I don’t have no big message or speech or nothing but just, “Keep that sh*t going.” And Tribe meant everything to me. They are everything. It’s always, “Who are the greatest groups?” F*ck that sh*t. [Points to Tribe Called Quest.] This dude [Q-Tip] taught me what kind of rapper I wanted to be. My first rap, I remember it now, it was “Young and naive/Alive I keep the dream/Writin’ funky lyrics at the age of 16.” I wrote it because of you. [Points to Q-Tip.] I didn’t even know what the word naive meant. [Crowd laughs.] Q-Tip taught me words. “Elation.” I’m sitting in high school like, “Damn I gotta look this sh*t up.” “I’m filled with elation.” Ohhhhh, okay. We can use these words too? We can be smart?  Yeah, man. He gave me fuel. And I gotta give the young n*ggas fuel. We gotta quit hatin’ on each other. To Phife.

In a rare case, Kanye West took a moment to humble himself and tell the world that ATCQ is the reason for everything he’s ever done “wrong.”

Per Rolling Stone:

I might say something wrong as always, but I thought it’d be more wrong not to say nothing. When I see the power in this room…. Low End Theory was the first album I ever bought and I stayed in the suburbs of Chicago with my stepfather. I’d always get into trouble for listening to music during the week and then I would have to go to detention or study hall, but I enjoyed it ’cause I had that Tribe tape and it didn’t really matter how long that walk was…One hundred years from now, we’re gonna all be with Phife and this country was built off our back. I live next to the dentist. I stay in a $20 million crib next to the dentist. Dave Chappelle, you know what I’m talking about. We had an event a year ago and I would just go over to Tip’s house like when they was doing Low End Theory and Pete Rock came down. And I be at these events in Hollywood and I be at these events here and I’m looking at how many more people inspire us and the walls that we have on our finances. Out in Hollywood, everybody got a mink coat and $500,000 car. And it’s the way the music industry was set up was that all the people that run the industry and sign everybody from out of Queens, the Bronx, southside of Chicago, Atlanta make sure that they get that crib.

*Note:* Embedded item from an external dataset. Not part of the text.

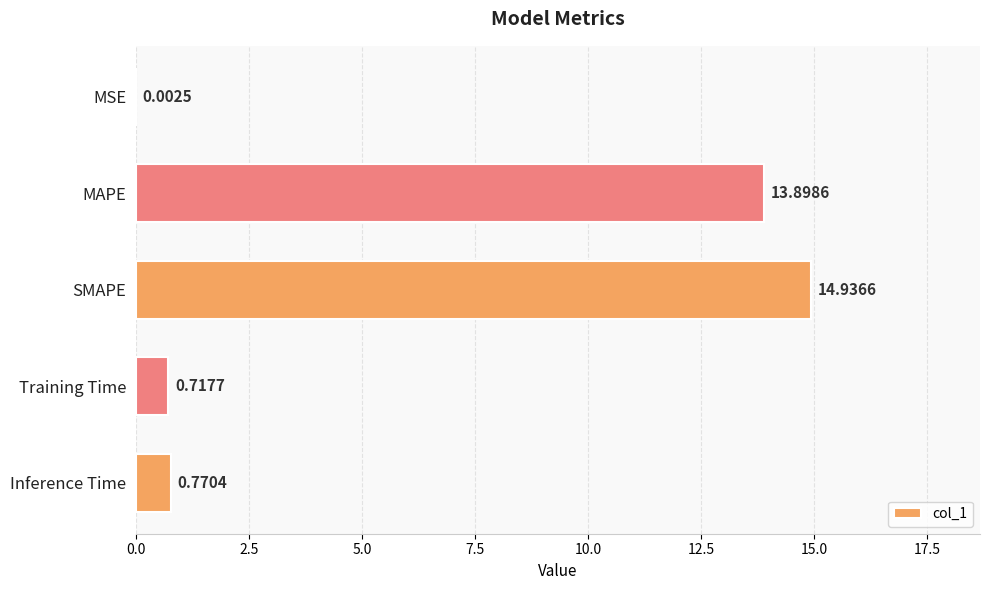

What is the sum of all values?

30.3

I’m sorry, but that’s what was on my f*ckin’ mind when I was sitting here thinking about how much these people inspire me and how powerful the influence of the music was and how it made that walk to study hall so short. How it meant everything. It is everything. Music was stolen from us and corporatized and anybody that spoke up was demonized. Anything I ever did wrong, blame Tip and Phife ’cause y’all raised me…It should not be surprising to you when the sports announcer [Scott Van Pelt] was influenced by Tribe. That should not be a surprise! That’s the absolute truth!